All this is from … well, I don’t know exactly. The Bobcat Fire, which has burned more than 30,000 acres in the Angeles National Forest? The El Dorado Fire, better known to the rest of the United States as the gender-reveal party fire? Another fire entirely? There are dozens of wildfires burning in California, Oregon and Washington state. One, in Mendocino National Forest, is now the largest in California history. Portland is experiencing the worst air quality of any major city in the entire world. The sky is so red in San Francisco that the city looks like it’s been transported to Mars. Entire towns in the Pacific Northwest are no more. At least 33 people are dead — including a young boy who died clutching his dog — and the total will likely go higher. All told, more than 4 million acres have burned.

Fire season is an expected part of life in the west, but this is something unprecedented, brought on by droughts and heat waves resulting from rapidly accelerating climate change.
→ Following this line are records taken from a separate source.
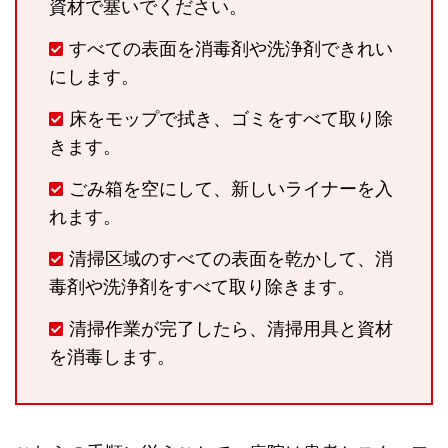
資材で塞いでください。
すべての表面を消毒剤や洗浄剤できれい
にします。
床をモップで拭き、ゴミをすべて取り除
きます。
ごみ箱を空にして、新しいライナーを入
れます。
清掃区域のすべての表面を乾かして、消
毒剤や洗浄剤をすべて取り除きます。
清掃作業が完了したら、清掃用具と資材
を消毒します。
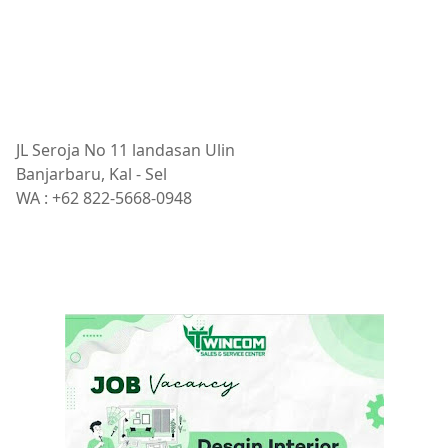
JL Seroja No 11 landasan Ulin
Banjarbaru, Kal - Sel
WA : +62 822-5668-0948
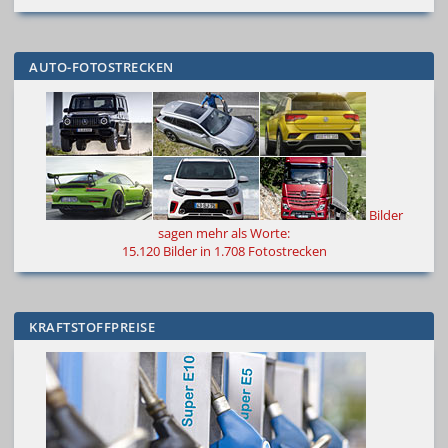
AUTO-FOTOSTRECKEN
Bilder
sagen mehr als Worte
:
15.120 Bilder in 1.708 Fotostrecken
KRAFTSTOFFPREISE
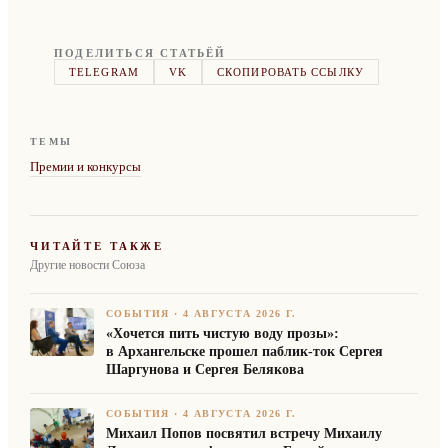
ПОДЕЛИТЬСЯ СТАТЬЁЙ
TELEGRAM
VK
СКОПИРОВАТЬ ССЫЛКУ
ТЕМЫ
Премии и конкурсы
ЧИТАЙТЕ ТАКЖЕ
Другие новости Союза
СОБЫТИЯ
·
4 АВГУСТА 2026 Г.
«Хочется пить чистую воду прозы»:
в Архангельске прошел паблик-ток Сергея
Шаргунова и Сергея Белякова
СОБЫТИЯ
·
4 АВГУСТА 2026 Г.
Михаил Попов посвятил встречу Михаилу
Yet the fires aren’t getting the national attention you’d expect for a disaster of this horrific magnitude.

President Trump, who continues to blame the wildfires, as he has in the past, on bad “forest management,” is mostly silent, though he plans to visit California on Monday. For the television news networks, it’s just one among a number of urgent stories. On Twitter, people who live or have lived in the west joke the fires would get more media love if they occurred in New York. No doubt that’s true, but there are other factors at play.

First, the climate-related catastrophes seem all but endless. Last month, a derecho damaged or destroyed half the trees in Cedar Rapids, Iowa. Hurricane Laura caused billions of dollars in damage to the Louisiana coast and set off a fire at a chemical plant — a disaster within a disaster. And don’t forget the tropical storm that hit the New York City metropolitan area last month, leaving more than a million without power, some for more than a week.

There is only so much disaster we can focus on at a time. It feels almost quaint to think back and remember how outraged so many of us were in the wake of 2017’s Hurricane Maria, when Trump delayed desperately needed aid for to hard-hit Puerto Rico for months and bizarrely tossed rolls of paper towels at hurricane victims when he finally bothered to visit the island.

And speaking of the president, his administration is another disaster vacuuming up our attention. There’s the disastrous pandemic response; the constant attacks on women, immigrants and minorities; the millions unemployed; and so on. Remember the missing mail? Wasn’t that a scandal — wait, what, three weeks ago?

Who can focus in all this? Not me, not you. But the Trump administration can. Earlier this summer, it unveiled regulations attempting to take the stuffing out of the 50-year-old National Environmental Policy Act, which is the foundation of almost all subsequent such legislation and regulation. Weakening it will almost certainly make it harder to combat climate change.

That said, Trump is just an accelerant, not the originator of our woes, environmental or otherwise. In my darkest moments, I suspect that expecting American society, which can’t get a grip on so many issues, to suddenly begin dealing with climate change borders on the delusional. But we need to pay attention and begin to force the administration to take action. Whether it’s the flood of a hurricane, the winds of a derecho or the wall of fire in the western part of the United States, our entire way of life is at stake.